The discipline of a meditator is to become so watchful of the mind, so alert to the mind and its stupidities — its hesitations, its tremblings, its vacillations — to become so watchful that you are cut off.
That is the whole purpose of watching: watching cuts you off.
Watch anything in the mind, and you are cut off. Watching is a sword.
If a thought is moving in your mind, just watch it — and suddenly you will see the thought is there, you are here, and there is no bridge left. Don’t watch, and you become identified with the thought, you become it; watch, and you are not it. Mind possesses you because you have forgotten how to watch. Learn it.

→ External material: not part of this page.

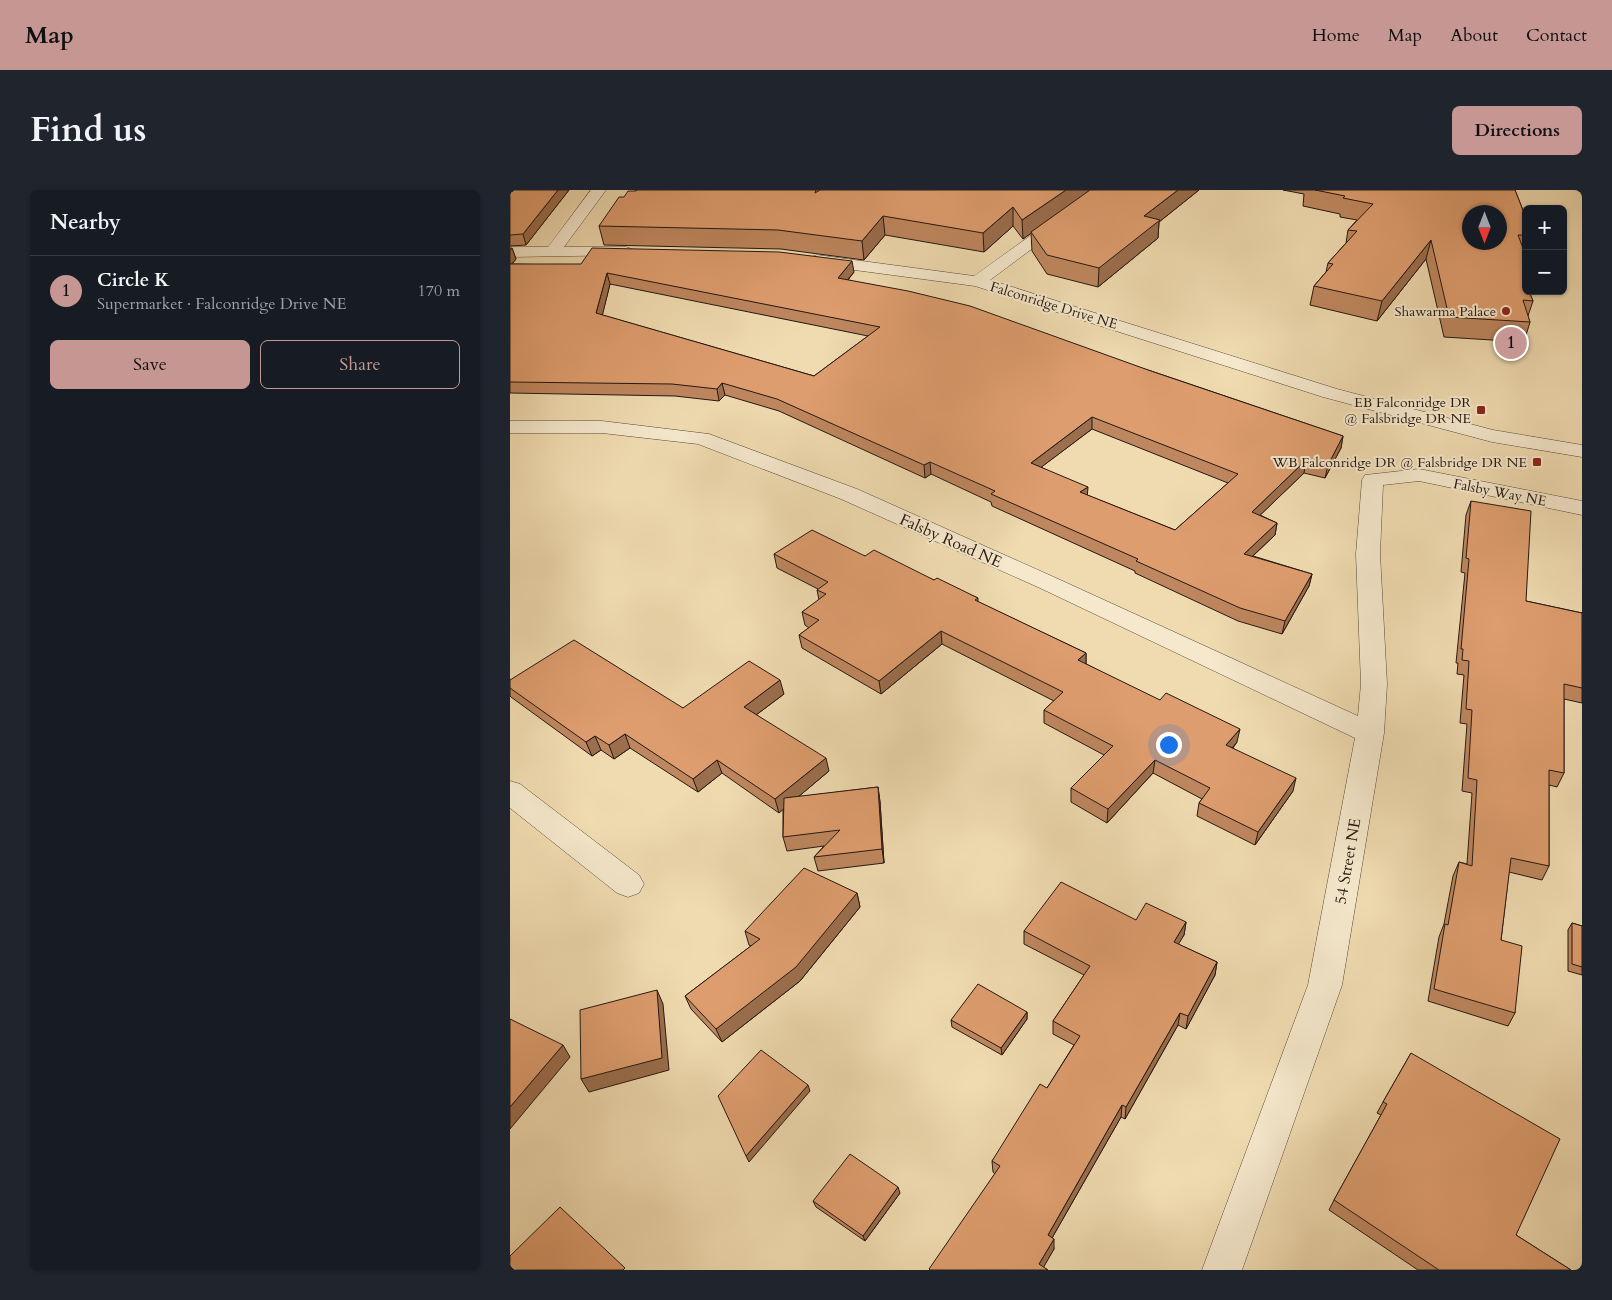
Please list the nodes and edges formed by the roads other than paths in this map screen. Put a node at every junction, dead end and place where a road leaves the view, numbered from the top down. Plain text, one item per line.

Just looking at a roseflower, watch it; or at the stars, or the people passing on the road, sit by the side and watch. And then slowly slowly close your eyes and see the inner traffic moving — thousands of thoughts, desires, dreams, passing by. It is always rush hour there.
Just watch as somebody watches a river flowing by, sitting on the bank.
Just watch — and watching, you will become aware that you are not it.
Mind is being identified with it. No-mind is being disidentified with it. Don’t be a mind, because in fact you are not a mind. Then who are you? You are consciousness. You are that watchfulness, you are witnessing, you are that pure observation, that mirrorlike quality that reflects everything but never becomes identified with anything.
Discipline yourself into deep awareness, so that you are cut off from the mind. If you can have only a single moment of this cut-offness, the first satori has happened. In the second satori you become capable of cutting off from the mind whenever you want. In the first satori it happens accidentally: meditating, watching, one day it happens almost like an accident. You were groping in the dark and you have stumbled upon the door. The first satori is a stumbling on the door.
The second satori is becoming perfectly aware where the door is, and whenever you want to, you can go to the door — whenever you want to go. Even in the marketplace, surrounded by all the clamor of the market, you can go to the door. Suddenly you can become cut off.
And the third satori is when you are absolutely cut off, so that even if you want to join with the mind, you cannot. You can use it like a machine, separate from you, but even in your deep sleep you are not identified with it.
These are the three satoris, three samadhis. First, accidental stumbling; second, becoming more deliberate, conscious in reaching to the door; and third, becoming attuned so deeply with the door that you never lose track of it, that it is always there, always open. This is the state called satori in Japan, samadhi in India. In English it is translated as ecstasy.
That word is beautiful; literally it means “standing out.” Ecstasy means standing out, standing out of the mind.